Task statement:
Report how many lines of the following entries include the string "casing"; respond with the number alone.

Dataset entries
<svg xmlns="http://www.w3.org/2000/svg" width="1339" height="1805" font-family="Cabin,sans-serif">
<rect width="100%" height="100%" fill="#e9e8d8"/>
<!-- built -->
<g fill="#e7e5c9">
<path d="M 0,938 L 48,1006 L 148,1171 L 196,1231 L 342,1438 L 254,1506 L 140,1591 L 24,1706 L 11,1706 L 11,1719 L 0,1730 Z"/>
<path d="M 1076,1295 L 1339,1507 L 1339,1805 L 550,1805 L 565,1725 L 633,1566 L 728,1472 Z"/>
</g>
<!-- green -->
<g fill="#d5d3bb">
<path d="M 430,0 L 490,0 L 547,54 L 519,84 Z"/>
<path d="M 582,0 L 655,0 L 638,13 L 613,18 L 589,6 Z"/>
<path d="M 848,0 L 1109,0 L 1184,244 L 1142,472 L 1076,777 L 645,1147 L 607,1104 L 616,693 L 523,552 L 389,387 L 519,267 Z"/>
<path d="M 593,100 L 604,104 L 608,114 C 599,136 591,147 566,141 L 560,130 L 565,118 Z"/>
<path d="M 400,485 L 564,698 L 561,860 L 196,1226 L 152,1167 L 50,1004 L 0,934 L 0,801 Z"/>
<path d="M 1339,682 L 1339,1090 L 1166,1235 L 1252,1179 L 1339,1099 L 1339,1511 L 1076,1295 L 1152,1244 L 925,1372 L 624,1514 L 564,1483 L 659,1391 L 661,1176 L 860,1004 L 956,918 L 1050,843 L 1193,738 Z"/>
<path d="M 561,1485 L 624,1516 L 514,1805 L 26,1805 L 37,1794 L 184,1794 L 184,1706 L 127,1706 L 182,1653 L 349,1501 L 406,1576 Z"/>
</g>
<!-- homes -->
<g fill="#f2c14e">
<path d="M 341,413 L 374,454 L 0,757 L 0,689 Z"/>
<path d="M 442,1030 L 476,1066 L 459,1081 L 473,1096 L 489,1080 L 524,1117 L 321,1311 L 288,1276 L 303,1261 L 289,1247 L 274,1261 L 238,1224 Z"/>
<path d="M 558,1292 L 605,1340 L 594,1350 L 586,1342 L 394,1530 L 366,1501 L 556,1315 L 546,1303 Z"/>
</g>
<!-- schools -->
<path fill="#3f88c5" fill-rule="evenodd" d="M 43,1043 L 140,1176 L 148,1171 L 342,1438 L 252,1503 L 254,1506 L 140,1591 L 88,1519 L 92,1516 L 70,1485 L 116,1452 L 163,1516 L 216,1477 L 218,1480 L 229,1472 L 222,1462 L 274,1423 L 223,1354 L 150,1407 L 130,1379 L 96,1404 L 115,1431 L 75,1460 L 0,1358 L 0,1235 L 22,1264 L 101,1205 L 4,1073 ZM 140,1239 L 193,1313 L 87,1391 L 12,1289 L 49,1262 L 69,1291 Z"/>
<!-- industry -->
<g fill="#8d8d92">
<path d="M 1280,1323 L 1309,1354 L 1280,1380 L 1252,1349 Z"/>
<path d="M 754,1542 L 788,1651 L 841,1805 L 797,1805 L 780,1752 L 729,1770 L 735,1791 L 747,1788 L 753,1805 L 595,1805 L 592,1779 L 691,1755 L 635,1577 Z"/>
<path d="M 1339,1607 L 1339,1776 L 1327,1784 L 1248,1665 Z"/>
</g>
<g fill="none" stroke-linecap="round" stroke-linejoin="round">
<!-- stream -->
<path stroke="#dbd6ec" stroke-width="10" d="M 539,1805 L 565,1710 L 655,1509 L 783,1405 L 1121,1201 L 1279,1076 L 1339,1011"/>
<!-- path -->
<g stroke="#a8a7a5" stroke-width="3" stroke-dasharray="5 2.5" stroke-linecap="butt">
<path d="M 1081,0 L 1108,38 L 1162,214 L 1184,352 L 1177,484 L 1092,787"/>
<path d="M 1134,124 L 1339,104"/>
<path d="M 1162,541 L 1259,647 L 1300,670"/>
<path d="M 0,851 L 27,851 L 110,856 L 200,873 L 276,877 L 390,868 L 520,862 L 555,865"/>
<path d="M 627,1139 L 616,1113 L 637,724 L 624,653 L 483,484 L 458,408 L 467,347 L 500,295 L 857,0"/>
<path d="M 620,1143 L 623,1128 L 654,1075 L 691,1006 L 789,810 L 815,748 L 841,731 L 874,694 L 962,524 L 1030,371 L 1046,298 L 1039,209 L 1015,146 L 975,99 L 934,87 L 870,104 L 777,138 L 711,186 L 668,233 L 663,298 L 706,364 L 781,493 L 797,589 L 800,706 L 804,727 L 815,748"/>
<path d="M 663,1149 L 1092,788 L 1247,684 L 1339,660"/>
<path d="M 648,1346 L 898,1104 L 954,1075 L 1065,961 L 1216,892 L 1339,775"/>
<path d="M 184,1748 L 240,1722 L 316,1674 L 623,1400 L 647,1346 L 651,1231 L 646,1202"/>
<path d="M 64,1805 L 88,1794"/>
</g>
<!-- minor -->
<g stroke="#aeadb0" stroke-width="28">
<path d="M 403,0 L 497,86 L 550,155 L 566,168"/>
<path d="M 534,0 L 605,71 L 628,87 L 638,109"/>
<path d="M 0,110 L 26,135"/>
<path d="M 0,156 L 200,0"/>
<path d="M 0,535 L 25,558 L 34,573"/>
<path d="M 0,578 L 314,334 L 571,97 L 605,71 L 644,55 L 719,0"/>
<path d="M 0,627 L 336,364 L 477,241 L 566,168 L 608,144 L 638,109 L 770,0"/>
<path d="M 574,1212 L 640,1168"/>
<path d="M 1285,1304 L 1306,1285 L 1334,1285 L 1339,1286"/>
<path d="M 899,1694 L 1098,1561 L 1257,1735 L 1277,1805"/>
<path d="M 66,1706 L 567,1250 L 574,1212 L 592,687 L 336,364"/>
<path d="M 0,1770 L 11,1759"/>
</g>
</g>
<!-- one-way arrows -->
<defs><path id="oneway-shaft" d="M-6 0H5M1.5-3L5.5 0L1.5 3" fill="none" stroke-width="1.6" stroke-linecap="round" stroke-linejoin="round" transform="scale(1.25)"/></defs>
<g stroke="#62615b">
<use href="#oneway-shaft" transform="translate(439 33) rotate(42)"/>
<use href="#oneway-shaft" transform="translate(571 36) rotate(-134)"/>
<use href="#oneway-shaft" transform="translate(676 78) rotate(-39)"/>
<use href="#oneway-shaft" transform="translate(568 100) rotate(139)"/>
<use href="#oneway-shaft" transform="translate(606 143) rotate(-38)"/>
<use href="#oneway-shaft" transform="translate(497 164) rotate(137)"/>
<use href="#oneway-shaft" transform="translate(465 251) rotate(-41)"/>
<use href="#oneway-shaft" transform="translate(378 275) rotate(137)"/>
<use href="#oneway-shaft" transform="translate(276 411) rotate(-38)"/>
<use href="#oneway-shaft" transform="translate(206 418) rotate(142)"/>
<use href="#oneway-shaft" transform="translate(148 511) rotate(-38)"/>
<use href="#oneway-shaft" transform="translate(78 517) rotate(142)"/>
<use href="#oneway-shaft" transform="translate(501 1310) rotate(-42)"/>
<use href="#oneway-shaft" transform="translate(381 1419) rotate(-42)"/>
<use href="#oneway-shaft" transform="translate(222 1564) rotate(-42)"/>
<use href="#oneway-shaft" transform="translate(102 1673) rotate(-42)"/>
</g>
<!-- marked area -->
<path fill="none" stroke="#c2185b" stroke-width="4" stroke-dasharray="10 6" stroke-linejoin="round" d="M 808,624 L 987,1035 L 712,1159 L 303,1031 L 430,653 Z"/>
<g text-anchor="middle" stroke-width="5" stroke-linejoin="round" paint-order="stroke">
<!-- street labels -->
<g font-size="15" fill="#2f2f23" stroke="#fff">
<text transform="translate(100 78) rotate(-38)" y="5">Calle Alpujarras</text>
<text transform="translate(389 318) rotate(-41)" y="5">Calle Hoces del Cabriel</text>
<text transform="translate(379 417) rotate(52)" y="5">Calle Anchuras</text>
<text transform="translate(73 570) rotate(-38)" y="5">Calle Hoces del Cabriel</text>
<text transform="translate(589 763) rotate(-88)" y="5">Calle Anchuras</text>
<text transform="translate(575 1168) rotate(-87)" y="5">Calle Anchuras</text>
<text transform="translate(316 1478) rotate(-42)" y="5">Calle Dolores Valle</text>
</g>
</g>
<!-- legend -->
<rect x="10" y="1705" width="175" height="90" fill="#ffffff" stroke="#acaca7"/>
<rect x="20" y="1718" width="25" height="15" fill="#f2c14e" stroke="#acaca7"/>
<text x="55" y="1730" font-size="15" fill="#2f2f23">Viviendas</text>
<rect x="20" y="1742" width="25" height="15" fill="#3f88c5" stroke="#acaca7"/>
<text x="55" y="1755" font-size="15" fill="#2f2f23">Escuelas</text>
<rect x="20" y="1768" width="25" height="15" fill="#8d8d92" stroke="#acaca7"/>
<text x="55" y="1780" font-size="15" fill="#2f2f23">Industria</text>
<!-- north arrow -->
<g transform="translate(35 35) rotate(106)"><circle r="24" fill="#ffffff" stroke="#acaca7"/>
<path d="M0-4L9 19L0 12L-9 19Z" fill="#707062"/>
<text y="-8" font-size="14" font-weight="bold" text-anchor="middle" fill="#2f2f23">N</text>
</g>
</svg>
---
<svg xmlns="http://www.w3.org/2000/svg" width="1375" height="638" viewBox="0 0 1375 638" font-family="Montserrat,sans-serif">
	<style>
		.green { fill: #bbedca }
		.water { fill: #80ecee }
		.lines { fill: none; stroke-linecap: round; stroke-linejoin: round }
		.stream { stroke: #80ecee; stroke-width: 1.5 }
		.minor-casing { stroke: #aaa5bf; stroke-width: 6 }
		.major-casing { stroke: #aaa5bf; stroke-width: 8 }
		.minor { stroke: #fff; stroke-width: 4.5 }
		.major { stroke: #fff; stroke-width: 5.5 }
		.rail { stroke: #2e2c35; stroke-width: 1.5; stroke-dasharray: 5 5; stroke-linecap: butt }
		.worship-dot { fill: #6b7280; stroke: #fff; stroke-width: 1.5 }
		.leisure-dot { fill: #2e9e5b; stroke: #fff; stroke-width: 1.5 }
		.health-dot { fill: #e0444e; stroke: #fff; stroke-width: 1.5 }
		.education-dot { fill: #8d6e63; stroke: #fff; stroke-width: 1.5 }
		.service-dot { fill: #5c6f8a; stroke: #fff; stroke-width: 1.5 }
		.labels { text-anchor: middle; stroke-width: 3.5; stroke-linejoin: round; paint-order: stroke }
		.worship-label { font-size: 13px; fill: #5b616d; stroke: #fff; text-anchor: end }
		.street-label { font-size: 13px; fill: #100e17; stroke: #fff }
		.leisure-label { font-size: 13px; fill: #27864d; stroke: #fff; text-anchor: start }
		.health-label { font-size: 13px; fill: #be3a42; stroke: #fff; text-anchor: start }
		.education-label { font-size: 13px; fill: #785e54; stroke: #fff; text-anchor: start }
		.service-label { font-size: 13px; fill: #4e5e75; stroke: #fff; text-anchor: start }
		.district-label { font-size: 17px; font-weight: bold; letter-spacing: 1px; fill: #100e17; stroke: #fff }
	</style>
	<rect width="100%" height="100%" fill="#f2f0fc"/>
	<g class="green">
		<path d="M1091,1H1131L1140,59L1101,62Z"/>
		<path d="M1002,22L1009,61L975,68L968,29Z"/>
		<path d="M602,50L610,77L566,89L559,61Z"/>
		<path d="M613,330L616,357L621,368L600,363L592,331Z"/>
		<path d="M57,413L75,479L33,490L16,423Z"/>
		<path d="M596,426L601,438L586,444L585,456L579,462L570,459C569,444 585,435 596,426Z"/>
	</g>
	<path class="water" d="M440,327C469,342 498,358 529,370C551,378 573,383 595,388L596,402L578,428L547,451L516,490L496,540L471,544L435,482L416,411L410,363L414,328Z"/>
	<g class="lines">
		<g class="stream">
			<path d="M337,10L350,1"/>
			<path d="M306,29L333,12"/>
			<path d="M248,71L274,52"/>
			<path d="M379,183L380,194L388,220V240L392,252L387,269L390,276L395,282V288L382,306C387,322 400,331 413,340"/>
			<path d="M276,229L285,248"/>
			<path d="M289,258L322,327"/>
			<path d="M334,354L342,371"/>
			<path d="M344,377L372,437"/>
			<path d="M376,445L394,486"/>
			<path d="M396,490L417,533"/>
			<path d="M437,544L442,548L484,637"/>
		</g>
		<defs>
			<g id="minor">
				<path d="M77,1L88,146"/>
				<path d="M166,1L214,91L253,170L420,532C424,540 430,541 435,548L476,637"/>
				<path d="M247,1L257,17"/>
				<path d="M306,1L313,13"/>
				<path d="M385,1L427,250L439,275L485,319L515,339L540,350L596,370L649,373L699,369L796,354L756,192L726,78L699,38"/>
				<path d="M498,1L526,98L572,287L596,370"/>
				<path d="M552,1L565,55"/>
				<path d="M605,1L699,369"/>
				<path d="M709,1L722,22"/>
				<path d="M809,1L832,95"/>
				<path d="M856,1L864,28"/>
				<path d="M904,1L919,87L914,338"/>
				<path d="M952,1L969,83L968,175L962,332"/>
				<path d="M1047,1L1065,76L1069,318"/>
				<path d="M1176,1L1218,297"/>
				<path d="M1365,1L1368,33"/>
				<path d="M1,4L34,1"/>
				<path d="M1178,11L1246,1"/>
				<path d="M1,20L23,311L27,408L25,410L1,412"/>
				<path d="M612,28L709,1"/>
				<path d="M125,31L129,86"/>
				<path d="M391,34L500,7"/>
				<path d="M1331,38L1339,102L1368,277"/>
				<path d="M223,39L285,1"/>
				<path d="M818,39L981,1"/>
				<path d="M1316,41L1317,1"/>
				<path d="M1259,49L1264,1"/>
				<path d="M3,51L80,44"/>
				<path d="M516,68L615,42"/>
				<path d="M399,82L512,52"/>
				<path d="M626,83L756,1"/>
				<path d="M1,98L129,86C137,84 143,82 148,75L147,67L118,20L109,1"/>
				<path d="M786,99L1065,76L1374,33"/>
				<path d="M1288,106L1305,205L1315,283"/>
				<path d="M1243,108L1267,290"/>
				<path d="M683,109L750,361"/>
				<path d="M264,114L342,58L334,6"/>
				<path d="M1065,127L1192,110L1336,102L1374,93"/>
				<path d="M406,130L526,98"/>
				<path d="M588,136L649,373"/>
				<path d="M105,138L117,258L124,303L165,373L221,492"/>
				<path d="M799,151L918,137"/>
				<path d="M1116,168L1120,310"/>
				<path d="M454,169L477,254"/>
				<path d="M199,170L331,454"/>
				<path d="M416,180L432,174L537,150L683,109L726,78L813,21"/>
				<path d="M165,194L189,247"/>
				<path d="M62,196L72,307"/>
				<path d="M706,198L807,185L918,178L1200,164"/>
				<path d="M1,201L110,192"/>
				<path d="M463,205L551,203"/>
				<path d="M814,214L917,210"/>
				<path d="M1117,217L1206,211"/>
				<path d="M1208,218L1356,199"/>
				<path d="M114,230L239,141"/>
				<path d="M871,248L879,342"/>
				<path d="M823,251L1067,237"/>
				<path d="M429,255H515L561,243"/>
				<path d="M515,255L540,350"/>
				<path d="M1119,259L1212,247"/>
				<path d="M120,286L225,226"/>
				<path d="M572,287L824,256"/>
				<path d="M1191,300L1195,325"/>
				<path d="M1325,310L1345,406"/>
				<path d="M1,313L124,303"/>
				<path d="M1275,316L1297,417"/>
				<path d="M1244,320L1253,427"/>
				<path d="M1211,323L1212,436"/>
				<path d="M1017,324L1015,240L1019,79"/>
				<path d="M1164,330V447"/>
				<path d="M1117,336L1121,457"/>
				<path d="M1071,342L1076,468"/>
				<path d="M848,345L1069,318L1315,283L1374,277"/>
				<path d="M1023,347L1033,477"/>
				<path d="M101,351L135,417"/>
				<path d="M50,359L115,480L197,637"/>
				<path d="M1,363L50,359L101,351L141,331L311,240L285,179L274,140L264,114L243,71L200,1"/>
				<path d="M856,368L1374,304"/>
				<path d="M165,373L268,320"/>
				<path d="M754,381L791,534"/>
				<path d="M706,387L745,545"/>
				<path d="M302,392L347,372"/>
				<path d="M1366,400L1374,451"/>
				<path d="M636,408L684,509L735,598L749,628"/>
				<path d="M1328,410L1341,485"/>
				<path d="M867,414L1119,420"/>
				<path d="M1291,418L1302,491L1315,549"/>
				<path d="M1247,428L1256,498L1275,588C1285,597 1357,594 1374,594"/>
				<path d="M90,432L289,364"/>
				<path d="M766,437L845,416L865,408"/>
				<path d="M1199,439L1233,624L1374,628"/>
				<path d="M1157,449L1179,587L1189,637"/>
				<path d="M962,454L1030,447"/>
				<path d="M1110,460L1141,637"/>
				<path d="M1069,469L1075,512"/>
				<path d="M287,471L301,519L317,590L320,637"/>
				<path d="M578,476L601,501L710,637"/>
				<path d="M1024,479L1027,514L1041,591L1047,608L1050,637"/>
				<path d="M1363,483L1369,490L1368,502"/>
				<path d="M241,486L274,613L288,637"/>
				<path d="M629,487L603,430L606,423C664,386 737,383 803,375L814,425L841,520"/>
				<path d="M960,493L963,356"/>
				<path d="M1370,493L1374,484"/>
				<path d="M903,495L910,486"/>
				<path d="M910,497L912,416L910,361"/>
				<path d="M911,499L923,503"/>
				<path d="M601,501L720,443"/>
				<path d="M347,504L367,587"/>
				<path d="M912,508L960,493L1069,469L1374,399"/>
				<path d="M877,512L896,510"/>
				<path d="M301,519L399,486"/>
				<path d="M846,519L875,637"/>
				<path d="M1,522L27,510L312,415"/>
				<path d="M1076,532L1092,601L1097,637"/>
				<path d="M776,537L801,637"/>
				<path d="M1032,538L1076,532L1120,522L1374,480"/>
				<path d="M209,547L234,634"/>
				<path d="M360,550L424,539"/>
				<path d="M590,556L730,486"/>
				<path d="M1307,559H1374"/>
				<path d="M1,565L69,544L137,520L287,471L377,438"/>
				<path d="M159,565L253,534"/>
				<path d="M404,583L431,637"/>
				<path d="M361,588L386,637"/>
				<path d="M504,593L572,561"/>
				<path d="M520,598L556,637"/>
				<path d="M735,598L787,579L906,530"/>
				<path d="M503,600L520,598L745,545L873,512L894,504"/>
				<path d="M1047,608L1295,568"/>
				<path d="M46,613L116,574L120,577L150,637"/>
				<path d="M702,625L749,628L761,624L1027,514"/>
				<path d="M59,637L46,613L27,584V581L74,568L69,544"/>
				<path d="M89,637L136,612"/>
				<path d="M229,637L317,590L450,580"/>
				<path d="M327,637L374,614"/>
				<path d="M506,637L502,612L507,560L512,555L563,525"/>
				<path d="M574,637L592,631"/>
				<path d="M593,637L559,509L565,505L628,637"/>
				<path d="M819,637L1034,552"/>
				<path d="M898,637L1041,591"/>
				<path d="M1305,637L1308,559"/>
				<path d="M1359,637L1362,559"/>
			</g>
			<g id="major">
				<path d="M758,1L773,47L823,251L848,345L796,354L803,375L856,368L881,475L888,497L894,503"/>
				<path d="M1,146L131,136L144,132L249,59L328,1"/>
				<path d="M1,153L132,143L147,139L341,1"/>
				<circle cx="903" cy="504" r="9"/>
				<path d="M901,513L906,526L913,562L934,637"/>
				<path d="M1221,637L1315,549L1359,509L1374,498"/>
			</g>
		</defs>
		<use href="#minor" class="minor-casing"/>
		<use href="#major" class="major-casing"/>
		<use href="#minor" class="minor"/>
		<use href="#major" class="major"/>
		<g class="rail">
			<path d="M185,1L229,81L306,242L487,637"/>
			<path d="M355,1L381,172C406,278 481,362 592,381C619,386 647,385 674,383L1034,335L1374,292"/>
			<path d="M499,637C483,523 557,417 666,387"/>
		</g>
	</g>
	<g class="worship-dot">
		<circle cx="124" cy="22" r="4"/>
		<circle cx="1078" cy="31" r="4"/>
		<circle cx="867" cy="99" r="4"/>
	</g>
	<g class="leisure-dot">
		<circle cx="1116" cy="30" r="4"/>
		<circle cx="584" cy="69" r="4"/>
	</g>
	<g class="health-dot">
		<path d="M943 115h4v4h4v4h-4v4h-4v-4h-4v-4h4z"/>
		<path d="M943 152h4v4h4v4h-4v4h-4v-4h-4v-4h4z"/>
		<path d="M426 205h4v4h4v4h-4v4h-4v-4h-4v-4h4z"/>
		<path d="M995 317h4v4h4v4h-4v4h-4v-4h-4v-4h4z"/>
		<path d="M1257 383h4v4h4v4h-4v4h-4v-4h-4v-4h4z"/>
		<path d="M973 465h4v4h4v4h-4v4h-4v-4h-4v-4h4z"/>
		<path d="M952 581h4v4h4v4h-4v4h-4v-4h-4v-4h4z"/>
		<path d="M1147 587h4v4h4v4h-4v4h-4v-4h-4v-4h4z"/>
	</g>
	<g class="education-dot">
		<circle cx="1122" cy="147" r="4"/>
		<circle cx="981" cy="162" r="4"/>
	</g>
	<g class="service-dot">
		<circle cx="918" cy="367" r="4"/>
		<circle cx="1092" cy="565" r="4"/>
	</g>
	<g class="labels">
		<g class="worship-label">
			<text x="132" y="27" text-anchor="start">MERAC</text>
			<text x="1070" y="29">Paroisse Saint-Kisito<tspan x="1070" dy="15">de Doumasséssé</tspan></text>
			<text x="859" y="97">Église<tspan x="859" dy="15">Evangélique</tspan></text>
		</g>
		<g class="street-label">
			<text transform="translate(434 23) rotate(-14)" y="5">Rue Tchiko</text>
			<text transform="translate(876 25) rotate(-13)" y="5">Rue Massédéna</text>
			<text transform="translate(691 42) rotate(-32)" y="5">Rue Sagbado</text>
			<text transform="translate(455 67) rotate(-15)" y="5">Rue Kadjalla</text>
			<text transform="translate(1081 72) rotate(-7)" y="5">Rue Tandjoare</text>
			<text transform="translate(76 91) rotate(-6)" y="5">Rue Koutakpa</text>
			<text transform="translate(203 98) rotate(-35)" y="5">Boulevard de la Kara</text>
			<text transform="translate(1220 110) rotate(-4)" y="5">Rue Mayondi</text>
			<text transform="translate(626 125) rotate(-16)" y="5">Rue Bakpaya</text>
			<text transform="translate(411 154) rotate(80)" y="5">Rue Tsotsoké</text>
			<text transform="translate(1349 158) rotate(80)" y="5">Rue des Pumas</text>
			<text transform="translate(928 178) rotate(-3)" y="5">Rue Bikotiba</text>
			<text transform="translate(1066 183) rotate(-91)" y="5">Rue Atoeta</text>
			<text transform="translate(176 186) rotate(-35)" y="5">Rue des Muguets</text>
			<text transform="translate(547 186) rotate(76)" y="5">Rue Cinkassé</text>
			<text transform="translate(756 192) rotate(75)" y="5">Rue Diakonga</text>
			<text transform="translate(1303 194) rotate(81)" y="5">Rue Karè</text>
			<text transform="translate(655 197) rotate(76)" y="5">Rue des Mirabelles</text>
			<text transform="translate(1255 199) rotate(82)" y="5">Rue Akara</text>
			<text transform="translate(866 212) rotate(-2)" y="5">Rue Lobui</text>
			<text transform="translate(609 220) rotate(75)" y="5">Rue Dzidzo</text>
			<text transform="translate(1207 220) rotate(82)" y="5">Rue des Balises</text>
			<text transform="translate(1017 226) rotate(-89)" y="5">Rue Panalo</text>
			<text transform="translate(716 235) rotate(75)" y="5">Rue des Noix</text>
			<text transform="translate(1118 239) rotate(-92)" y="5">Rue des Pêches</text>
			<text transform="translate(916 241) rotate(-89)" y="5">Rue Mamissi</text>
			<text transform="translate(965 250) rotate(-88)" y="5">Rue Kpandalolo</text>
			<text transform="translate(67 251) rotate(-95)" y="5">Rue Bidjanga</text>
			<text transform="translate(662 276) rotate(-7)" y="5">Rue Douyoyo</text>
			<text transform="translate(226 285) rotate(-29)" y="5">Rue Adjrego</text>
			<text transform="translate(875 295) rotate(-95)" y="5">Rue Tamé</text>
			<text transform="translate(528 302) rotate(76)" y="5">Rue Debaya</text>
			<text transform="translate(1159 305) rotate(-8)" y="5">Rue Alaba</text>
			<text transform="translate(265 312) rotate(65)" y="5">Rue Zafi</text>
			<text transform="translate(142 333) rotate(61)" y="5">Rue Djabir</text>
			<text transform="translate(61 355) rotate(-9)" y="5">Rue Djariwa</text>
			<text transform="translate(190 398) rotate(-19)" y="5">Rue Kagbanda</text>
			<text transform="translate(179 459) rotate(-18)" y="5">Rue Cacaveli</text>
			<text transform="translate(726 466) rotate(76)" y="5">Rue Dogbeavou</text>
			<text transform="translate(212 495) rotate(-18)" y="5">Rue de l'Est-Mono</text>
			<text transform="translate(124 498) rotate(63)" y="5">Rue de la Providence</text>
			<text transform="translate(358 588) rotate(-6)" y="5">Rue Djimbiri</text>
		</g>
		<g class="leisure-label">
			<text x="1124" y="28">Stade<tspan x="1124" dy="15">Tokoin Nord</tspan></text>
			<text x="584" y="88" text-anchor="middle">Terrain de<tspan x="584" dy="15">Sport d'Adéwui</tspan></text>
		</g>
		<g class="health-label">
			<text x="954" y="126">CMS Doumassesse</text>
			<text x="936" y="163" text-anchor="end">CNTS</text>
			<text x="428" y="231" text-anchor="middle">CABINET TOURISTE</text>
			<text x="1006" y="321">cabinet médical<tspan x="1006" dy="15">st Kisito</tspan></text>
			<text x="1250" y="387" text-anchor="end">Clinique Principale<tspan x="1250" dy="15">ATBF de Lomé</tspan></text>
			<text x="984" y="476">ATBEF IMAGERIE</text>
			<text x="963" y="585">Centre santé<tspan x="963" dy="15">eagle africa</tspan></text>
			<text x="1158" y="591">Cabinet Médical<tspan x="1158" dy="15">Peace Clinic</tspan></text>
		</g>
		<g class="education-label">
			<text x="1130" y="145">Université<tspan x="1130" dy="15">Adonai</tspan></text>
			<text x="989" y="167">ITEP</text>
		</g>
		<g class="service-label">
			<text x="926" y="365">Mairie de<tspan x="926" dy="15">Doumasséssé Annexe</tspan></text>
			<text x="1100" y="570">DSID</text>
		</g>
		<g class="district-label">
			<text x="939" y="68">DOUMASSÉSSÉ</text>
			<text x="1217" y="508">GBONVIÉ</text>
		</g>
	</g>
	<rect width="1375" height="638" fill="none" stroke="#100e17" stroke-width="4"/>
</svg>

Your response:
4